_Document excerpt_:
How To Optimise For Crawl Budget

Generally speaking, there are 4 key ways in which you can maximise crawl budget for your website. We discuss each of these in detail in this post.

How To Optimise For Crawl Budget

Now that you’ve read What is Crawl Budget and When Should You Worry About It, you understand what crawl budget is and why it may be something your business needs to think about. Now, you probably want to know how to optimise for it. In the second part of this 2-part blog series, we’ll offer some expert advice to help you understand what you need to know.

How Can I Maximise Crawl Budget?

There are a number of different aspects of your website performance and structure that can cause crawl budget issues. Generally speaking, there are 4  key ways in which you can maximise crawl budget for your website:

  1. Ensure that you have an XML sitemap
  2. Improve site speed
  3. Optimise Site Architecture and internal linking
  4. Limit unnecessary URLs

Ensure you have an XML sitemap

An XML sitemap is a file on your website that feeds search engines data on the pages of the site as well as the crawl priority or hierarchy of site content - in other words it tells search engine crawlers what you want them to look at on your site.

Whilst having an XML sitemap does not guarantee that all your pages will get crawled and indexed, it does increase your chances, particularly if your site architecture and internal linking are not optimal.

A sitemap should be created at the root level of your site (usually mysite.com/sitemap.xml) and you should submit it to major search engines e.g. Google via Google Search Console and Bing via Bing Webmaster tools.

_Questions to answer_:
A. Repeat the passage of the crawl budget article from "An XML sitemap is" up to and including "Bing Webmaster tools.".
B. Pick up the crawl budget article after its final sentence and continue writing it.

_The data_:
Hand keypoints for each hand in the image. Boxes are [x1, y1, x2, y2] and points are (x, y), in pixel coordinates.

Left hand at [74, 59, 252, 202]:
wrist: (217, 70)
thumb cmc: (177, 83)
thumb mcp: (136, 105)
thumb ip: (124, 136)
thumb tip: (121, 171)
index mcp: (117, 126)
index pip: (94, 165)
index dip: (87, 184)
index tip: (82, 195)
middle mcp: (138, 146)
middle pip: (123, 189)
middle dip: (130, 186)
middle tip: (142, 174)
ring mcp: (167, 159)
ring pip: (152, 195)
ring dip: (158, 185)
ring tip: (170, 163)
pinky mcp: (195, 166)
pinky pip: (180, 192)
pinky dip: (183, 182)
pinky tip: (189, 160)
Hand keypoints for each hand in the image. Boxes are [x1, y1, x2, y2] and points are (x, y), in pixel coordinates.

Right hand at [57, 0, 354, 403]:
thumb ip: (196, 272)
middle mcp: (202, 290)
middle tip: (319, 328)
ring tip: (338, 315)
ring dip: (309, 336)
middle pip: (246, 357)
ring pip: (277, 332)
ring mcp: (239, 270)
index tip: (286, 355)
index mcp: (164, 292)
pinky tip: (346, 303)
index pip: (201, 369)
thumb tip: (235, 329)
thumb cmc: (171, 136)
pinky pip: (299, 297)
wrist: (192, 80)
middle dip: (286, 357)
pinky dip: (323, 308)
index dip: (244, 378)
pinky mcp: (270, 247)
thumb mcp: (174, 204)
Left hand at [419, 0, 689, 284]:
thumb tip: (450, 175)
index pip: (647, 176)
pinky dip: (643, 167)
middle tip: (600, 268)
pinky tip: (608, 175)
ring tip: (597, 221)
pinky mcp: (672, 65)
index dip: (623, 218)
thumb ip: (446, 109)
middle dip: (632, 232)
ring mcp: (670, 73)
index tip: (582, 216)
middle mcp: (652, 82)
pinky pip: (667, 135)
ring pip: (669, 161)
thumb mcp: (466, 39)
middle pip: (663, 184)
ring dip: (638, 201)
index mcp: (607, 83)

* * *

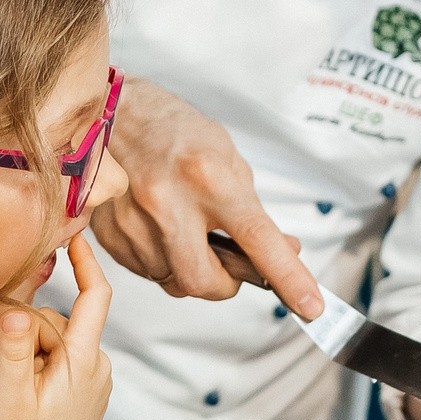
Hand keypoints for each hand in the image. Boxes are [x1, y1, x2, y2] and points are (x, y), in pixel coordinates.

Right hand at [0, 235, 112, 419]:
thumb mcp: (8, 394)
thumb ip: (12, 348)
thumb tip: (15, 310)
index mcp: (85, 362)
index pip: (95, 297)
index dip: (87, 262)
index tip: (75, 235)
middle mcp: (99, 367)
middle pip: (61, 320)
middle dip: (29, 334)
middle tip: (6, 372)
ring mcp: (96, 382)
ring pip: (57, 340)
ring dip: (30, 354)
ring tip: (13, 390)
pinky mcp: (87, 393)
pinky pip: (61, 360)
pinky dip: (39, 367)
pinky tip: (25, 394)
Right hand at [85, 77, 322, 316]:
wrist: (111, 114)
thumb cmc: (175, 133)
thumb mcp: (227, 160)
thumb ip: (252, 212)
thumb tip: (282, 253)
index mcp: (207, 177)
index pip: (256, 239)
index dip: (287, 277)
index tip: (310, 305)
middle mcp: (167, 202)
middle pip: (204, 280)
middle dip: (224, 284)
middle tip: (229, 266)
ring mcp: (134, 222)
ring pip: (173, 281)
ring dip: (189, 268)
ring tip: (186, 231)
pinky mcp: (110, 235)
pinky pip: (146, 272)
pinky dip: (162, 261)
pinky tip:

--

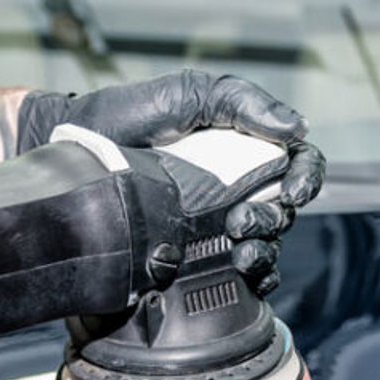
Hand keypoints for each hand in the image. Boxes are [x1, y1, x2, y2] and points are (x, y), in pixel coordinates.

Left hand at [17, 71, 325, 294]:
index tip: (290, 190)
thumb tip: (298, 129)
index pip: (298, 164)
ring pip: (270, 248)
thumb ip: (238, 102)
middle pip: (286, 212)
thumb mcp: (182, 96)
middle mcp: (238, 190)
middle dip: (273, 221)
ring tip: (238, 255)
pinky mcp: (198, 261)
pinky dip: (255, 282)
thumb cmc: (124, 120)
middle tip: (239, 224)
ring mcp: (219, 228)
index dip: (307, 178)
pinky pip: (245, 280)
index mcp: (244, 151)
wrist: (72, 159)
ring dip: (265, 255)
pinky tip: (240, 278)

_Responses for each task_:
A.
An XML sitemap is a file on your website that feeds search engines data on the pages of the site as well as the crawl priority or hierarchy of site content - in other words it tells search engine crawlers what you want them to look at on your site.

Whilst having an XML sitemap does not guarantee that all your pages will get crawled and indexed, it does increase your chances, particularly if your site architecture and internal linking are not optimal.

A sitemap should be created at the root level of your site (usually mysite.com/sitemap.xml) and you should submit it to major search engines e.g. Google via Google Search Console and Bing via Bing Webmaster tools.

B.
Improve Site Speed

This is a pretty self explanatory one. The faster your pages and links load, the faster a crawler can crawl and index them. By reducing the delay between when a Googlebot visits a page and when it can move to another, you are increasing the chances of that Google bot crawling and indexing more pages.

Ensure that your site content loads quickly by:

1. Using a fast web hosting service

When it comes to site performance, your web hosting service makes a huge difference. It can be tempting to go with the cheapest possible option for web hosting, particularly for a new website, but don’t forget to upgrade as your site begins to get more traffic.

Whilst a basic shared hosting package may be fine to start out with, once you start generating a lot of traffic to your site, you will want to consider a more robust hosting option like VPS or dedicated hosting.

2. Optimising your images

Images that are poorly optimized will tank your site’s page load speed. URLs that load oversized images will often be scaled by the browser. Scaling images in the browser is bad for performance as it takes extra CPU time and the user ends up downloading data they don't use.

You should have an upper limit for images on your site - the sweet spot here varies by site type (e.g. e-commerce sites will want to prioritise image quality a little more) but here at adaptive we recommend using an upper target of 200kb max.

All images should be compressed and optimised for web before uploading to your site. Photoshop and other common photo editing tools have "Save for web" options or similar.

3. Using a Content Delivery Network (CDN)

Using a Content Delivery Network (CDN) is a good option, particularly if you have a lot of traffic from a wide geographical range - a CDN is essentially a global network of servers on which you can cache your site content. When a user requests files from your site, that request will be routed to the closest server.

4. Minimising HTTP requests

A HTTP request is made each time an element on your page is downloaded e.g. an image, stylesheet, script, etc.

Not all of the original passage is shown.